MATERIALS PROVIDED
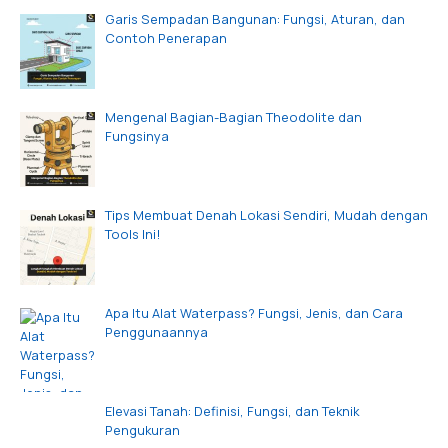
Garis Sempadan Bangunan: Fungsi, Aturan, dan
Contoh Penerapan
Mengenal Bagian-Bagian Theodolite dan
Fungsinya
Tips Membuat Denah Lokasi Sendiri, Mudah dengan
Tools Ini!
Apa Itu Alat Waterpass? Fungsi, Jenis, dan Cara
Penggunaannya
Elevasi Tanah: Definisi, Fungsi, dan Teknik
Pengukuran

DIRECTIONS FOR THIS TASK
Turn the lines above into a numbered list, skipping any blank lines and leaving the pictures out.

SOLUTION BELOW
1. Garis Sempadan Bangunan: Fungsi, Aturan, dan
2. Contoh Penerapan
3. Mengenal Bagian-Bagian Theodolite dan
4. Fungsinya
5. Tips Membuat Denah Lokasi Sendiri, Mudah dengan
6. Tools Ini!
7. Apa Itu Alat Waterpass? Fungsi, Jenis, dan Cara
8. Penggunaannya
9. Elevasi Tanah: Definisi, Fungsi, dan Teknik
10. Pengukuran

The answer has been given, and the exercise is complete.